On Thu, Apr 23, 2015 at 1:22 PM, madhu phatak <phatak....@gmail.com> wrote:

> Hi,
>  Hive table creation need an extra step from 1.3. You can follow the
> following template
>
>  df.registerTempTable(tableName)
>
>  hc.sql(s"create table $tableName as select * from $tableName")
>
> this will save the table in hive with given tableName.
>
>
>
>
>
>
>
>
>
> Regards,
> Madhukara Phatak
> http://datamantra.io/
>
> On Thu, Apr 23, 2015 at 4:00 AM, Michael Armbrust <mich...@databricks.com>
> wrote:
>
>> Sorry for the confusion.  We should be more clear about the semantics in
>> the documentation. (PRs welcome :) )
>>
>> .saveAsTable does not create a hive table, but instead creates a Spark
>> Data Source table.  Here the metadata is persisted into Hive, but hive
>> cannot read the tables (as this API support MLlib vectors, schema
>> discovery, and other things that hive does not).  If you want to create a
>> hive table, use HiveQL and run a CREATE TABLE AS SELECT ...
>>
>> On Wed, Apr 22, 2015 at 12:50 AM, Ophir Cohen <oph...@gmail.com> wrote:
>>
>>> I wrote few mails here regarding this issue.
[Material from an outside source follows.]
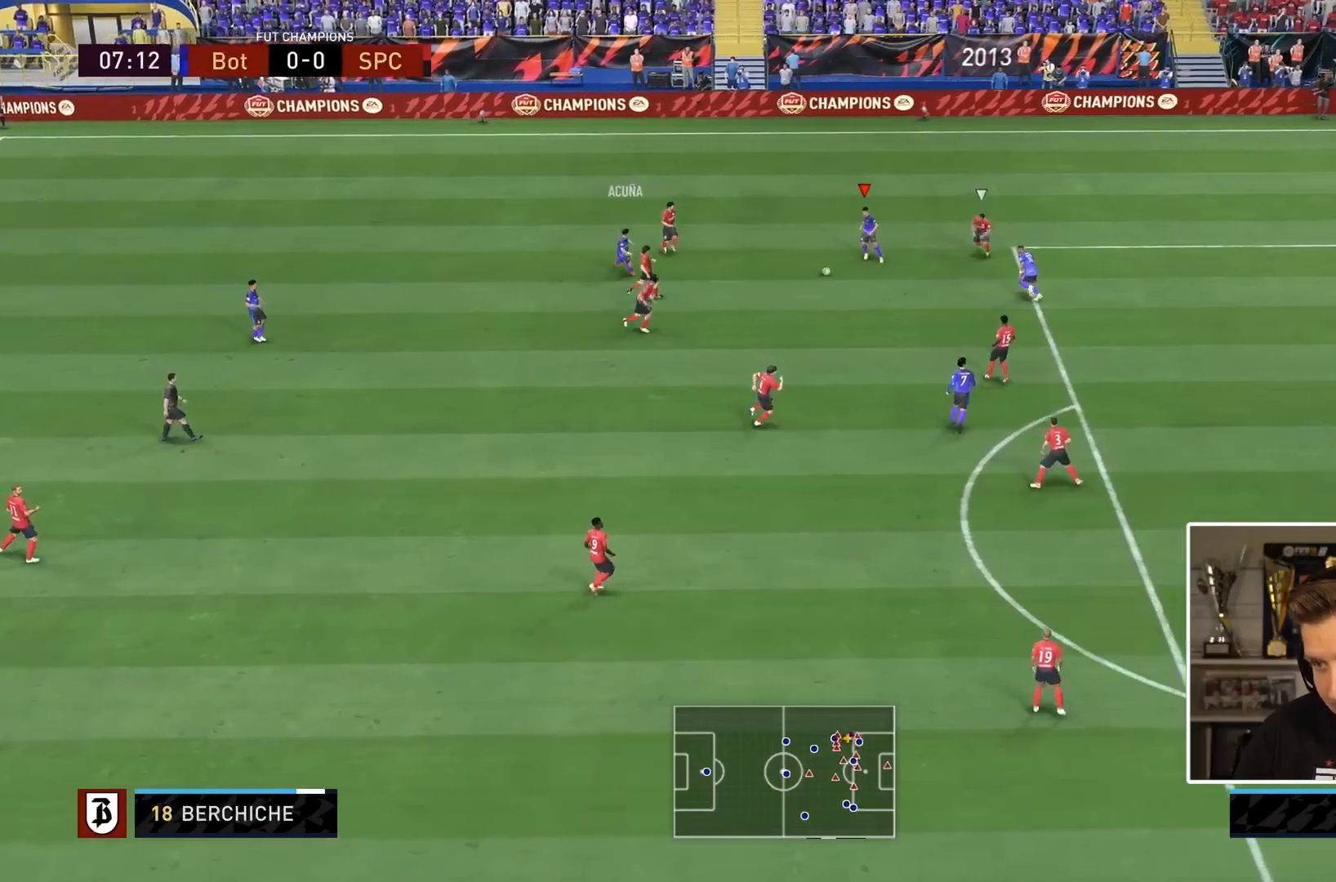
{"buttons": [], "left_stick": "left", "right_stick": "center", "events": [[150, "left_stick", "down"], [200, "left_stick", "center"], [467, "left_stick", "left"]]}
>>> After further investigation I think there is a bug in Spark 1.3 in
>>> saving Hive tables.
>>>
>>> (hc is HiveContext)
>>>
>>> 1. Verify the needed configuration exists:
>>> scala> hc.sql("set hive.exec.compress.output").collect
>>> res4: Array[org.apache.spark.sql.Row] =
>>> Array([hive.exec.compress.output=true])
>>> scala> hc.sql("set
>>> mapreduce.output.fileoutputformat.compress.codec").collect
>>> res5: Array[org.apache.spark.sql.Row] =
>>> Array([mapreduce.output.fileoutputformat.compress.codec=org.apache.hadoop.io.compress.SnappyCodec])
>>> scala> hc.sql("set
>>> mapreduce.output.fileoutputformat.compress.type").collect
>>> res6: Array[org.apache.spark.sql.Row] =
>>> Array([mapreduce.output.fileoutputformat.compress.type=BLOCK])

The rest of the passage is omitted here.